Note that while the bundling of a definition environment to an identifier is automatic under syntax-case, it's still explicit. You use 'syntax' or 'quasisyntax' to have a whole sexpr bundled to the environment in which it appears; you don't have to call a procedure on each identifier appearing in the leaves of that sexpr.

The only annoyance with syntax-case is that bundling doesn't necessarily happen at the level of identifiers. When you bundle a whole expression like '(cons foo bar)' with an environment, you'll get a single syntax object containing that list of symbols as its payload, rather than a list of three syntax objects that are individually bundled with the given environment. The 'syntax-case' special form lets one destructure such syntax objects easily though, transparently working both with syntax objects containing lists, and lists containing syntax objects.

External resources on SC, RSC, ER, and IR systems:

Bytestructures:

A concrete example

Look into 'bytestructures/body/numeric.scm', and note how the 'uint8' descriptor ends up having (when the macros are expanded) a getter procedure like:

(define (getter syntax? bytevector offset)
  (if syntax?
      #`(bytevector-u8-ref #,bytevector #,offset)
      (bytevector-u8-ref bytevector offset)))

Note the bit where 'bytevector-u8-ref' appears within a quasisyntax. This captures the identifier within this module, turning it into a syntax object; one that bundles the symbol 'bytevector-u8-ref' with the information that it's to be looked up in this module, where that identifier is bound (though imported from '(rnrs bytevectors)'). Effectively, it's an absolute reference to the 'bytevector-u8-ref' procedure from '(rnrs bytevectors)', in our beloved first-class functions fashion.
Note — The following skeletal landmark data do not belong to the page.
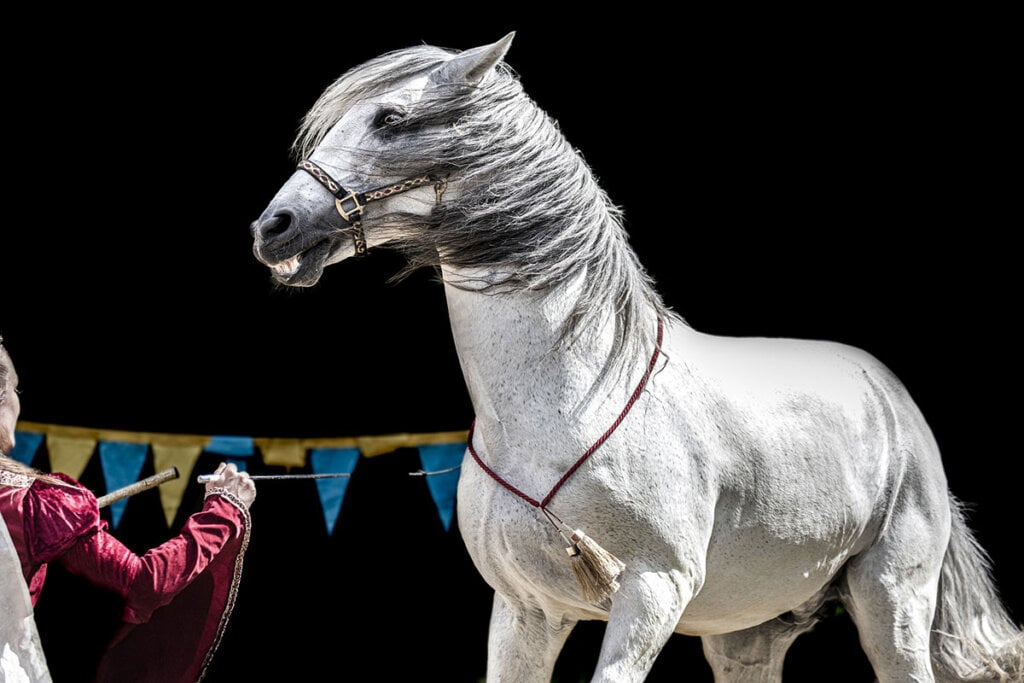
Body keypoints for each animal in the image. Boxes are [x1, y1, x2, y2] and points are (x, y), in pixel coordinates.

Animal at [249, 33, 1023, 682]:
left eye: (390, 118)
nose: (272, 227)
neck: (568, 400)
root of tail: (891, 395)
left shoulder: (652, 591)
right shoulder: (525, 609)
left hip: (892, 600)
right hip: (748, 634)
Just this it's a compile-time reference to the procedure instead of a run-time reference.

Meanwhile in another module, a procedural macro is defined in an environment where 'bytevector-u8-ref' isn't bound, only 'uint8'. When the macro is called, it calls the getter procedure of uint8 (with the syntax? flag set to true) as a helper, which returns the above seen snippet within quasisyntax, which contains the reference to the 'bytevector-u8-ref' procedure. When the macro returns this snippet (or it could mix it into a larger syntax object as a subform), that reference still functions; the macro ends up emitting code that references 'bytevector-u8-ref' even though that was never bound in the environment the macro was defined in.
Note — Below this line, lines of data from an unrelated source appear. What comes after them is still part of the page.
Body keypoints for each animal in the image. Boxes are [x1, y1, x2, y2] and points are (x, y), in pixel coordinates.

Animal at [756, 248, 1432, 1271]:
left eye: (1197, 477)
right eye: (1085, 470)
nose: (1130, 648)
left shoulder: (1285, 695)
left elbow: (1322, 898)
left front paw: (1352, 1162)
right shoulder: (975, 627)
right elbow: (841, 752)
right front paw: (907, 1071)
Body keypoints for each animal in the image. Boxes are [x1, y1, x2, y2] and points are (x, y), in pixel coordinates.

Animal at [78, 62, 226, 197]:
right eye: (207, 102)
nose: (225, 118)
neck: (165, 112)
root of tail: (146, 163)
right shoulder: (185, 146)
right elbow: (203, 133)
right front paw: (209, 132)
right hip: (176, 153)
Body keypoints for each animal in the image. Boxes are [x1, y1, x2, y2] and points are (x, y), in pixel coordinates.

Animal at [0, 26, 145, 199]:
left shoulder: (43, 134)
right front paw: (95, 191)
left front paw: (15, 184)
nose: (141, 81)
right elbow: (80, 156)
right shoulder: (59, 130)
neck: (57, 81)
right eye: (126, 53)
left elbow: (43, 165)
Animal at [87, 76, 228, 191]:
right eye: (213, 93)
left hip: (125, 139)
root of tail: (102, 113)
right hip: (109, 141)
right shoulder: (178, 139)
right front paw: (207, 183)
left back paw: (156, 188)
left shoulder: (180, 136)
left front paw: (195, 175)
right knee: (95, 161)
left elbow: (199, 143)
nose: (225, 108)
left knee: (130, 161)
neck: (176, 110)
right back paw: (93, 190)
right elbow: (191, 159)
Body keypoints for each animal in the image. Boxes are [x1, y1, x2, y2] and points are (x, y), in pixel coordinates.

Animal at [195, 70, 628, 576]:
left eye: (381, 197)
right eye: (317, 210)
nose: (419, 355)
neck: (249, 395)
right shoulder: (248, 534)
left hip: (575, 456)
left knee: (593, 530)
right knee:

Under IR, the procedural macro could have only emitted references to bindings that are in the same module the procedural macro was defined (its definition environment). More precisely, every symbol the macro returns would have been automatically bound to the environment in which the macro was defined, with no chance of us telling the system to look up some of them in another module.

Only in the syntax-case system, thanks to the fact that syntax objects can be created and juggled around arbitrarily, we are able to call a helper procedure from another module that gives us a piece of code containing references to bindings in that module and not ours. Thus we get composable, modular procedural macros.
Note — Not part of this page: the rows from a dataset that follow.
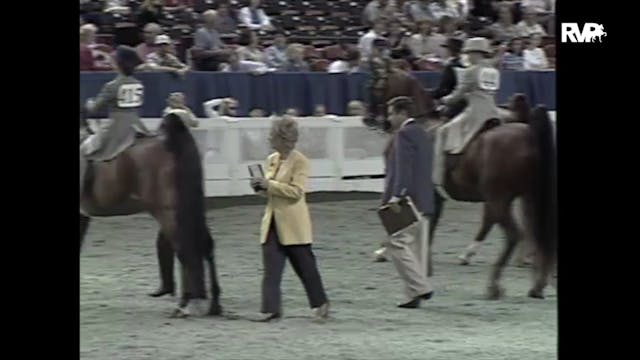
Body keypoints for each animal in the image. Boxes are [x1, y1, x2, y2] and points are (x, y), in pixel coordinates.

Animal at [80, 113, 222, 318]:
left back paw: (186, 305)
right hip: (188, 211)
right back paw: (212, 305)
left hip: (168, 213)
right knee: (203, 246)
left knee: (185, 249)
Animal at [364, 67, 556, 298]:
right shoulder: (434, 197)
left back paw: (494, 284)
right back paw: (534, 282)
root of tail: (528, 133)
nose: (369, 119)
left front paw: (385, 250)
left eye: (376, 86)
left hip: (499, 197)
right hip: (528, 197)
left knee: (512, 233)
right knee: (533, 231)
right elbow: (428, 224)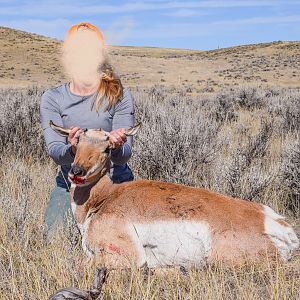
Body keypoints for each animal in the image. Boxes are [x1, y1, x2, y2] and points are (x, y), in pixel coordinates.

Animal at [49, 120, 298, 268]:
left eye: (108, 148)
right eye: (77, 142)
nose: (76, 172)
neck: (105, 198)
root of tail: (275, 224)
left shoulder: (125, 256)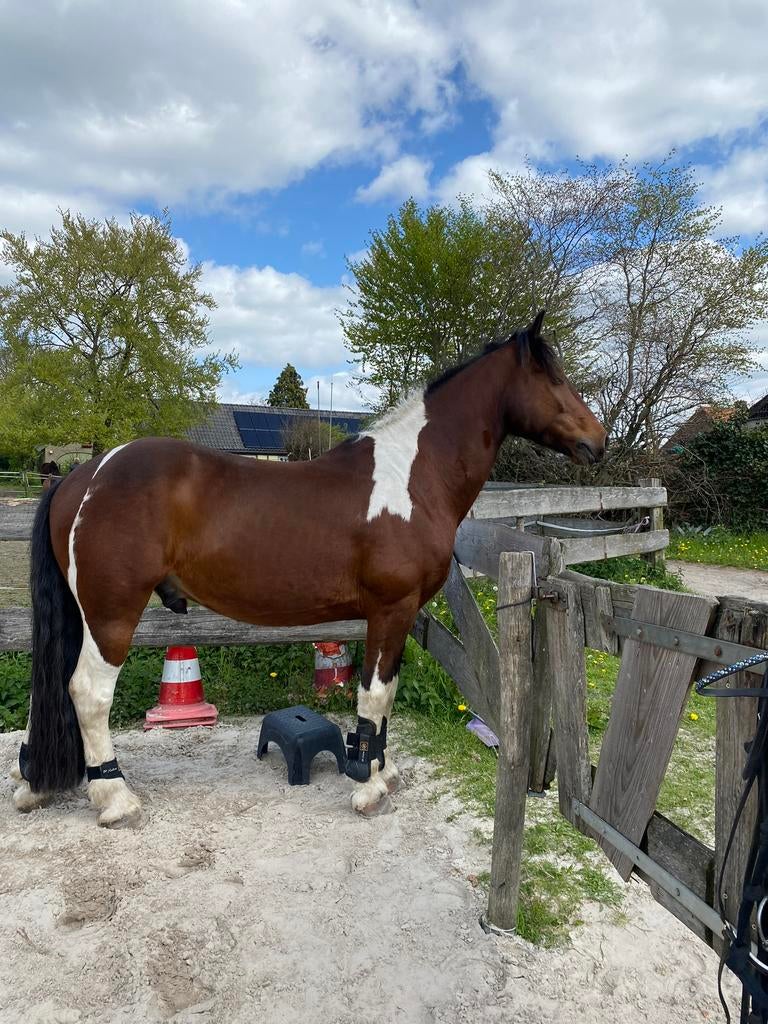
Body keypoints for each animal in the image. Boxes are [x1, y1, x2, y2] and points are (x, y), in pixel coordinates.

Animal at [12, 312, 606, 827]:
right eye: (552, 377)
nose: (597, 442)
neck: (413, 476)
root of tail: (85, 474)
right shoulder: (390, 610)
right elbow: (373, 695)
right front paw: (369, 787)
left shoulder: (400, 616)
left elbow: (386, 694)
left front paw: (384, 771)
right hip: (111, 614)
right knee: (88, 692)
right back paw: (114, 797)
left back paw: (37, 783)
Actually, in SC and RSC...

I noticed this after writing the first part of this post.

The low-level MIT/GNU Scheme macro system that offers SC and RSC macros actually has a capability that makes it equally powerful as syntax-case: the 'capture-syntactic-environment' operator. With this, we can essentially imitate 'quasisyntax'; just call that operator to get the current module environment, then use 'make-syntactic-closure' to bundle a symbol with it, and you have the equivalent of a syntax object.

I see no sense in burdening programmers with such low level facilities however, and prefer the relative simplicity of syntax-case.